I challenged her and told her she called this guy, when she went to find a book. She admitted it and started to tell me I am crazy bla, bla, bla

I told her I found it on her phone log (which is not true). She told me it was a business call and if she had something to hide she will delete the log. In fact that is what she did she deleted the log.

Why the heck she did so?

The next day she started to tell me I don't love her, I love her for her looks, I need to stop being jealous about this guy, She also look very sad.

I feel really hurt, really betrayed and I just cannot cope with this thing anymore.


----------



## DanF (Sep 27, 2010)

I don't think one phone call constitutes an EA. You need more than that.


----------



## F-102 (Sep 15, 2010)

She's telling you that you're crazy and jealous, in other words, you don't trust her and you are controlling.

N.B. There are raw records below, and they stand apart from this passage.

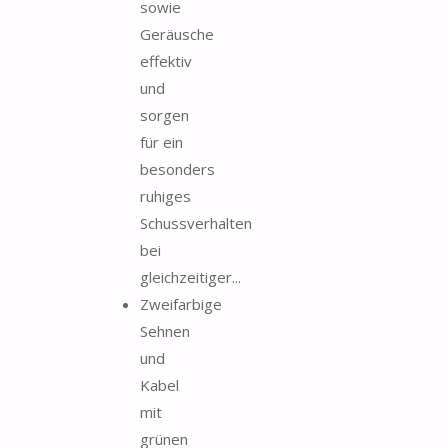
sowie
Geräusche
effektiv
und
sorgen
für ein
besonders
ruhiges
Schussverhalten
bei
gleichzeitiger...
Zweifarbige
Sehnen
und
Kabel
mit
grünen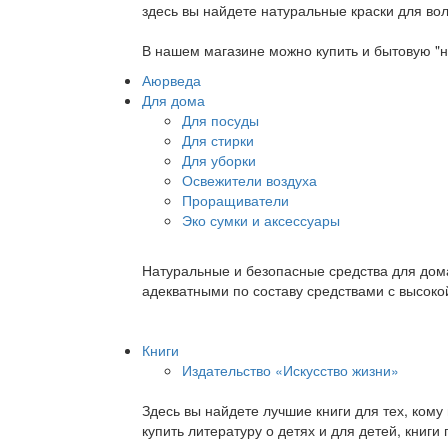
здесь вы найдете натуральные краски для вол
В нашем магазине можно купить и бытовую "н
Аюрведа
Для дома
Для посуды
Для стирки
Для уборки
Освежители воздуха
Проращиватели
Эко сумки и аксессуары
Натуральные и безопасные средства для дома
адекватными по составу средствами с высок
Книги
Издательство «Искусство жизни»
Здесь вы найдете лучшие книги для тех, ком
купить литературу о детях и для детей, книг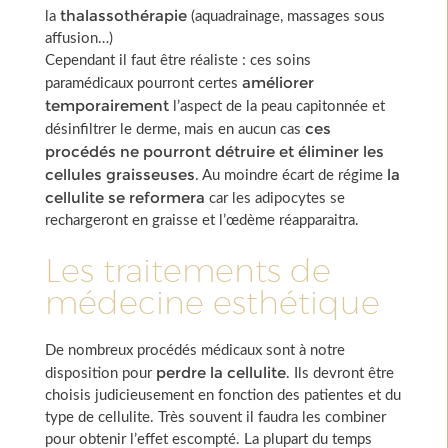
thalassothérapie
la
(aquadrainage, massages sous
affusion…)
Cependant il faut être réaliste : ces soins
améliorer
paramédicaux pourront certes
temporairement
l’aspect de la peau capitonnée et
ces
désinfiltrer le derme, mais en aucun cas
procédés ne pourront détruire et éliminer les
cellules graisseuses
la
. Au moindre écart de régime
cellulite se reformera
car les adipocytes se
rechargeront en graisse et l’œdème réapparaitra.
Les traitements de
médecine esthétique
De nombreux procédés médicaux sont à notre
perdre la cellulite
disposition pour
. Ils devront être
choisis judicieusement en fonction des patientes et du
type de cellulite. Très souvent il faudra les combiner
pour obtenir l’effet escompté. La plupart du temps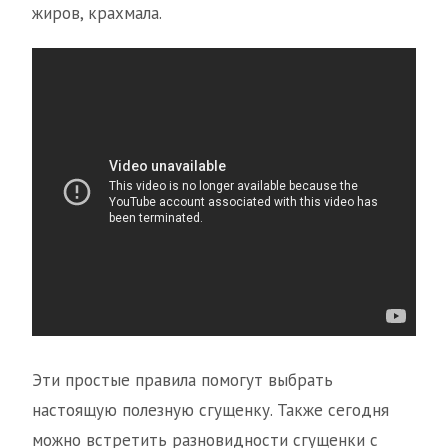
жиров, крахмала.
Эти простые правила помогут выбрать
настоящую полезную сгущенку. Также сегодня
можно встретить разновидности сгущенки с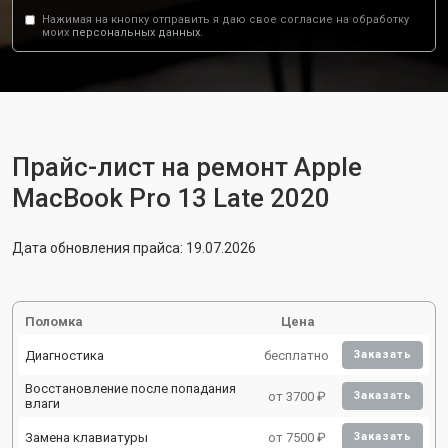
Нажимая на кнопку отправить я даю свое согласие на обработку
моих
персональных данных.
Прайс-лист на ремонт Apple
MacBook Pro 13 Late 2020
Дата обновления прайса: 19.07.2026
Поломка
Цена
Диагностика
бесплатно
Заказать
Восстановление после попадания
от 3700 ₽
Заказать
влаги
Замена клавиатуры
от 7500 ₽
Заказать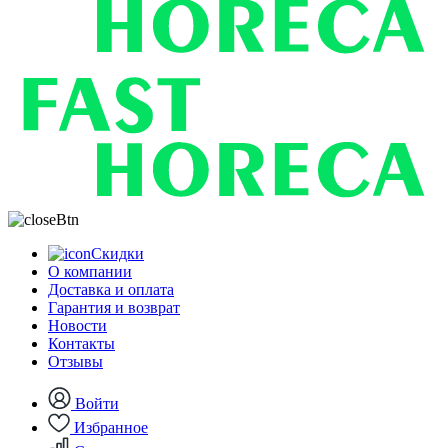
Скидки
О компании
Доставка и оплата
Гарантия и возврат
Новости
Контакты
Отзывы
Войти
Избранное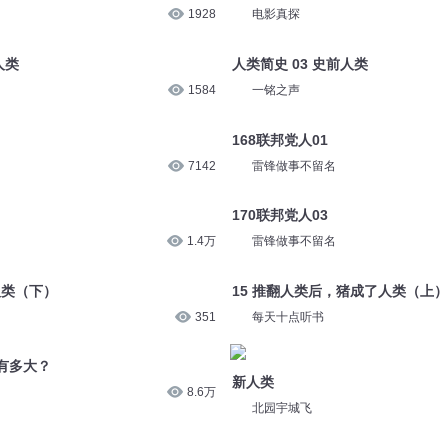
1928
电影真探
人类
人类简史 03 史前人类
1584
一铭之声
168联邦党人01
7142
雷锋做事不留名
170联邦党人03
1.4万
雷锋做事不留名
人类（下）
15 推翻人类后，猪成了人类（上）
351
每天十点听书
有多大？
新人类
8.6万
北园宇城飞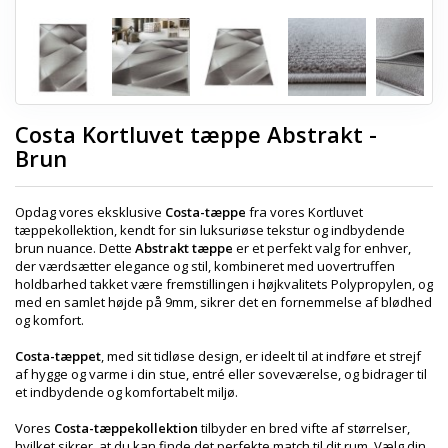
Costa Kortluvet tæppe Abstrakt -
Brun
Opdag vores eksklusive
Costa-tæppe
fra vores Kortluvet
tæppekollektion, kendt for sin luksuriøse tekstur og indbydende
brun nuance. Dette
Abstrakt tæppe
er et perfekt valg for enhver,
der værdsætter elegance og stil, kombineret med uovertruffen
holdbarhed takket være fremstillingen i højkvalitets Polypropylen, og
med en samlet højde på 9mm, sikrer det en fornemmelse af blødhed
og komfort.
Costa-tæppet
, med sit tidløse design, er ideelt til at indføre et strejf
af hygge og varme i din stue, entré eller soveværelse, og bidrager til
et indbydende og komfortabelt miljø.
Vores
Costa-tæppekollektion
tilbyder en bred vifte af størrelser,
hvilket sikrer, at du kan finde det perfekte match til dit rum. Vælg din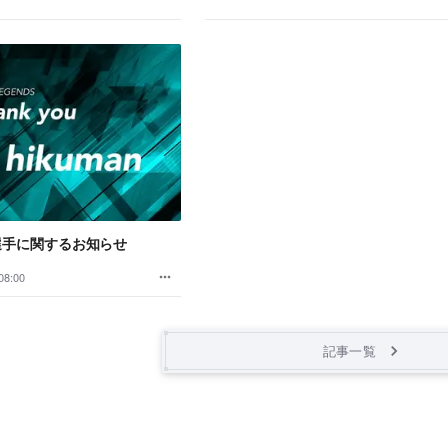
選手に関するお知らせ
08:00
記事一覧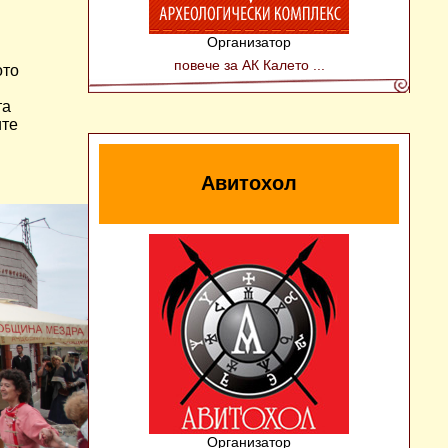
Организатор
повече за АК Калето ...
ото
та
ите
Авитохол
Организатор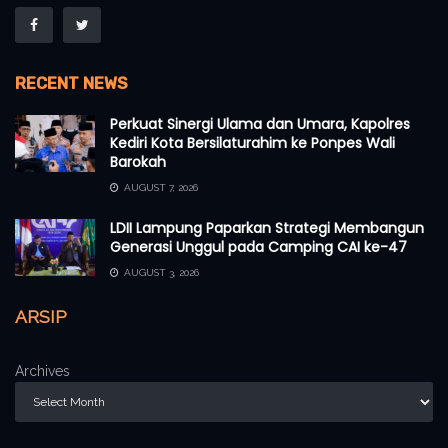
RECENT NEWS
Perkuat Sinergi Ulama dan Umara, Kapolres
Kediri Kota Bersilaturahim ke Ponpes Wali
Barokah
AUGUST 7, 2026
LDII Lampung Paparkan Strategi Membangun
Generasi Unggul pada Camping CAI ke-47
AUGUST 3, 2026
ARSIP
Archives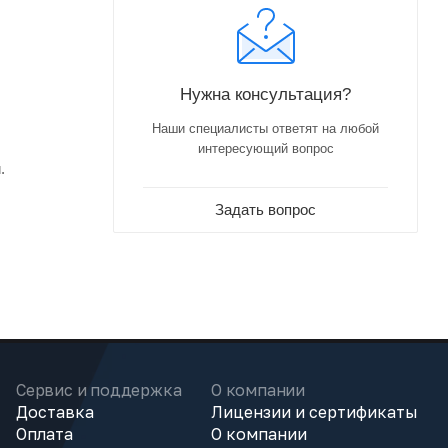
Нужна консультация?
Наши специалисты ответят на любой
интересующий вопрос
.
Задать вопрос
Сервис и поддержка
О компании
Доставка
Лицензии и сертификаты
Оплата
О компании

Classic cheater red flags.


----------



## 381917 (Dec 15, 2011)

Why would she lie to you about that?? The one phone call means nothing in and of itself, but the lie she told about it does.


----------



## keko (Mar 21, 2012)

Post this in the Coping with Infidelity forum, there are plenty of us that will help you.


----------



## growtogether (Feb 27, 2012)

If you saw the guy phone number on her telephone when she was answering and she is lying.......RED FLAG!
She's hiding something, and she defend herself by making you feel bad about yourself...
hum, hum hum.....


----------



## seekinghelpnow (Apr 8, 2012)

F-102 said:


> She's telling you that you're crazy and jealous, in other words, you don't trust her and you are controlling.
> 
> Classic cheater red flags.


Are these really cheater red flags??? Just curious I was reading this post because I sort of thought my husband was doing the same thing, but couldn't prove anything.... 

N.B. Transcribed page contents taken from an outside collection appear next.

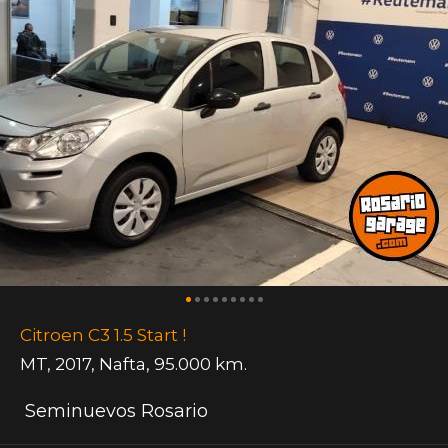
Citroen C3 1.5 Start !
MT
,
2017
,
Nafta
,
95.000 km.
Seminuevos Rosario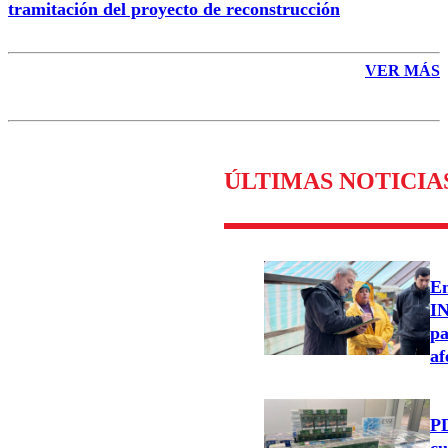
tramitación del proyecto de reconstrucción
VER MÁS
ÚLTIMAS NOTICIA
Em
IN
pa
af
PD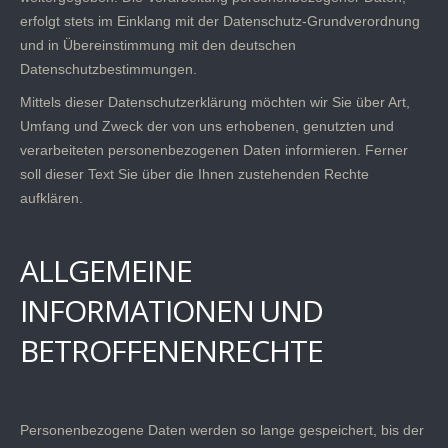
erfolgt stets im Einklang mit der Datenschutz-Grundverordnung
und in Übereinstimmung mit den deutschen
Datenschutzbestimmungen.
Mittels dieser Datenschutzerklärung möchten wir Sie über Art,
Umfang und Zweck der von uns erhobenen, genutzten und
verarbeiteten personenbezogenen Daten informieren. Ferner
soll dieser Text Sie über die Ihnen zustehenden Rechte
aufklären.
ALLGEMEINE
INFORMATIONEN UND
BETROFFENENRECHTE
Personenbezogene Daten werden so lange gespeichert, bis der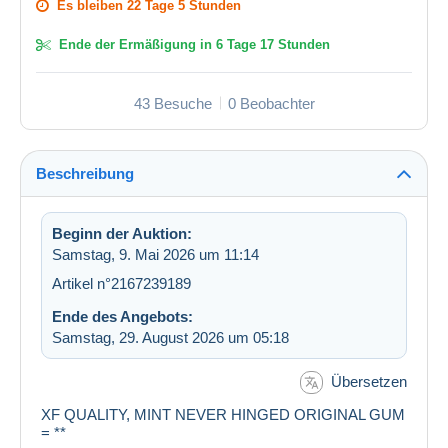
Es bleiben
22 Tage 5 Stunden
Ende der Ermäßigung in
6 Tage 17 Stunden
43 Besuche
0 Beobachter
Beschreibung
Beginn der Auktion:
Samstag, 9. Mai 2026 um 11:14
Artikel n°2167239189
Ende des Angebots:
Samstag, 29. August 2026 um 05:18
Übersetzen
XF QUALITY, MINT NEVER HINGED ORIGINAL GUM
= **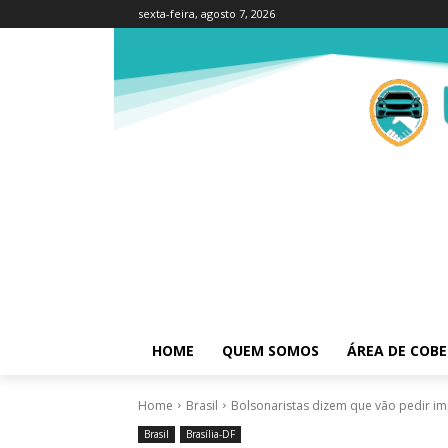
sexta-feira, agosto 7, 2026
HOME
QUEM SOMOS
ÁREA DE COB
Home
Brasil
Bolsonaristas dizem que vão pedir im
Brasil
Brasília-DF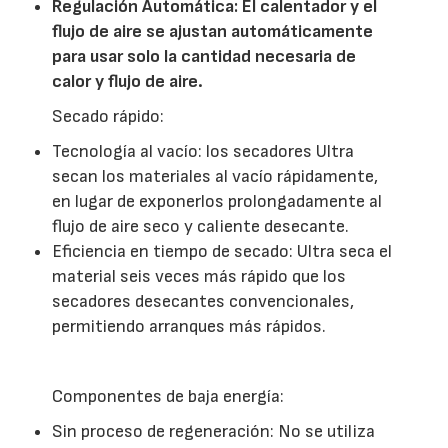
Regulación Automática: El calentador y el
flujo de aire se ajustan automáticamente
para usar solo la cantidad necesaria de
calor y flujo de aire.
Secado rápido:
Tecnología al vacío: los secadores Ultra
secan los materiales al vacío rápidamente,
en lugar de exponerlos prolongadamente al
flujo de aire seco y caliente desecante.
Eficiencia en tiempo de secado: Ultra seca el
material seis veces más rápido que los
secadores desecantes convencionales,
permitiendo arranques más rápidos.
Componentes de baja energía:
Sin proceso de regeneración: No se utiliza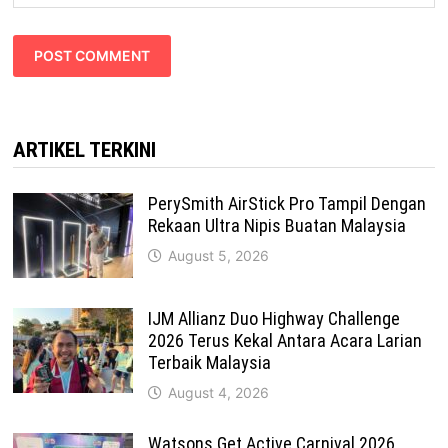
ARTIKEL TERKINI
PerySmith AirStick Pro Tampil Dengan
Rekaan Ultra Nipis Buatan Malaysia
August 5, 2026
IJM Allianz Duo Highway Challenge
2026 Terus Kekal Antara Acara Larian
Terbaik Malaysia
August 4, 2026
Watsons Get Active Carnival 2026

To the original poster, I would think you need more than one phone call. There are several phone aps that allow you to intercept all call logs, as well as emails to find out, however, if you want to know for sure you need to ask... reactions from your spouse can usually speak volumes, and if it's business then there is a time for business, and if it's personal then there is a time for that as well and the two should not intermix. I had to let my spouse know where my comfort boundries were. Unfortunately at this moment he isn't happy with them... but that is another story.


----------



## MrK (Sep 2, 2010)

Check the cell bill for texts and calls. I can GUARANTEE you it will be an education...


----------



## TBT (Dec 20, 2011)

MrK said:


> Check the cell bill for texts and calls. I can GUARANTEE you it will be an education...

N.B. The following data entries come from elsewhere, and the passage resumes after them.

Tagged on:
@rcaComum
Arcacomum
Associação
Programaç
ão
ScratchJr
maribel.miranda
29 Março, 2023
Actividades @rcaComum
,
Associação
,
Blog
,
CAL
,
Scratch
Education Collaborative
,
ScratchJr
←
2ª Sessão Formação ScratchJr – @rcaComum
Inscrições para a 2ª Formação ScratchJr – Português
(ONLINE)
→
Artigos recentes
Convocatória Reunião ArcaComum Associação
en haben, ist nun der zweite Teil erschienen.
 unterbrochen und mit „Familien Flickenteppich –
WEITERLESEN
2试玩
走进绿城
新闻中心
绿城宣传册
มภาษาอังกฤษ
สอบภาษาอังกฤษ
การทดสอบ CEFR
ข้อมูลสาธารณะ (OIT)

He's caught her and said he was confronting her yesterday.On CWI forum.


----------



## NextTimeAround (Dec 15, 2011)

If this is her business partner, it would be understandable that she would make and receive a lot of calls between them.

Do you have other evidence?


----------



## CantSitStill (Feb 7, 2012)

Sounds very very fishy to me..she's lying..continue to investigate..don't tell her you are but sounds like something is up
_Posted via Mobile Device_


----------



## CantSitStill (Feb 7, 2012)

TBT said:


> He's caught her and said he was confronting her yesterday.On CWI forum.


ohh ok didn't see that, guess we all need to go to the new post
_Posted via Mobile Device_


----------



## bandit.45 (Feb 8, 2012)

He found out she was having an EA/PA. Its in the CWI section. 

 http://talkaboutmarriage.com/coping...t-my-wife-cheating-waiting-her-come-home.html


----------



## the gifted (Aug 31, 2011)

emotional affair is usually a physical if your wife is the opposite sign of full control that is the problem that sentiment is everything
but if she in full control Perhaps your emotional part is a factor 

The problem is that if your wife is missing its your problem you should let her feel like two women at least and no questions


----------